U.S. v. Higuera-Llamos, No. 07-10602 (7-31-09). How much worse could it get at trial in a 1326 case, where the defendant had been arrested and confessed. How about introduction of a prior judgement for, yes, a 1326, to prove "alienage." Too prejudicial, one might think. Not so, opines the 9th (Wallace joined by Farris and McKeown), because the district court redacted it, and issued a limiting instruction that the prior could only be considered on the issue of "alienage." Isn't this like shooting fish in a barrel? No, again opines the 9th, because the government had the defendant's confession, but there has to be some corroboration of alienage, and this provided it. The district court's acts, such as redaction and the limiting instruction, distinguished this case from U.S. v. Bejar-Matrecios, 618 F.2d 81 (9th Cir. 1980). In Bejar-Matrecios, a certified judgment of conviction was entered into evidence with no redaction nor limiting instruction. The 9th believes here that the jury can cabin the evidence as to alienage rather than say, he has a criminal nature.
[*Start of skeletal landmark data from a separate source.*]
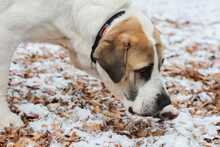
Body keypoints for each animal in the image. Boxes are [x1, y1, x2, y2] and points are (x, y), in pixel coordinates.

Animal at [0, 0, 171, 128]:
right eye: (143, 70)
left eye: (160, 65)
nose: (165, 101)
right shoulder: (6, 33)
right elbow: (1, 83)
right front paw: (5, 118)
U.S. v. Mincoff, No. 08-50058 (7-31-09). In this major conspiracy and enhancement appeal, the 9th (Rawlison joined by Canby and N. Smith) affirms the conviction and sentence. The 9th goes through all the issues, finding sufficient evidence to show that the defendant had intended to distribute the drugs beyond himself (the wiretaps did not help). In the course of the affirmance, one learns a lot about "fronting" drugs (getting now, paying latter....think of it as a narcotics hedge fund). The 9th rejects the arguments too relating to multiple conspiracies, and the failure to turn over Brady and Giglio materials. This is very fact based. As for sentencing, the 9th upheld a constitutional challenge for vagueness in regards to the sentence enhancement (a doubling from 10 to 20 years) for a prior under 21 U.S.C. 841(b). The argument was that the prior of possession of ephedrine with intent to manufacture meth was not a "felony drug offense" because the conduct that was involved was vague as ephedrine by itself was not a stimulant. The 9th makes short shrift, concluding that any reasonable person would equate possession with intent to make drugs and drug offense.
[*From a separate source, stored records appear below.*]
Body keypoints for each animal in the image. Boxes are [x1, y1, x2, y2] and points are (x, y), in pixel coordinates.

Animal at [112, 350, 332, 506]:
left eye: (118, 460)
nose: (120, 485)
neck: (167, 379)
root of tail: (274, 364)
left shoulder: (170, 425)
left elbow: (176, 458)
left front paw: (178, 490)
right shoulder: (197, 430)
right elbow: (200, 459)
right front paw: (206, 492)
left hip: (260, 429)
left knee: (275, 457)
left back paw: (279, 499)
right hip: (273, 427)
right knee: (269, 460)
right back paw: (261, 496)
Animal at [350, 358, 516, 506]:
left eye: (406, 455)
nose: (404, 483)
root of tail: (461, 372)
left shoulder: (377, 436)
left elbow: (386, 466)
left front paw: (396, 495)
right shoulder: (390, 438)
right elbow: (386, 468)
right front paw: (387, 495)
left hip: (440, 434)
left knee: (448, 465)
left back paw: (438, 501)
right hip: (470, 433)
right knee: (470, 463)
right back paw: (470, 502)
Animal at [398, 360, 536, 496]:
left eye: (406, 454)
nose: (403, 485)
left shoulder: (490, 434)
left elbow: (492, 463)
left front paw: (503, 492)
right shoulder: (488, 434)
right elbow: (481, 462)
U.S. v. Benford, No. 07-50210 (8-3-09). Is counsel needed at a pretrial conference confirming the trial date? Or is it a Sixth Amendment violation? The 9th Graber joined by Rymer and Bea) said there was not a Sixth Amendment violation, but stressed that its holding was limited on the specific circumstances here. The defendant and a co-defendant were charged with armed bank robbery. At a short pretrial conference, defense counsel for defendant did not appear (he was "on his way"). The prosecutor also said that the defense counsel might have spoken to another AUSA about a possible continuance. The court reconfirmed the trial date. The 9th found that this would not be considered a crucial stage -- which would require presence of counsel -- because nothing of substance or significance happened (or did not happened). Defense counsel could have filed a continuance later; no issues were resolved, or raised. As the 9th wrote: "We limit our holding to what happened (and what did not happen) in this case; we do not hold that a status conference never can be a critical stage, but only that this one was not." The 9th also said that the claim was whether absence was per se ineffective. In the ruling here, an IAC claim on post-conviction was not precluded. The 9th considered whether, under a 924(c) charge, the mandatory minimum should be 5 or, if the weapon was brandished, whether it should be 7 years. The Supremes in Harris v. U.S., 536 US 545 (2002) held that such a determination is judge-determined and is not an element of the crime. There was sufficient factual basis as the court had found that the defendant turned and pointed the gun at the teller, which had to be a "harrowing" experience. This encompasses "brandishing."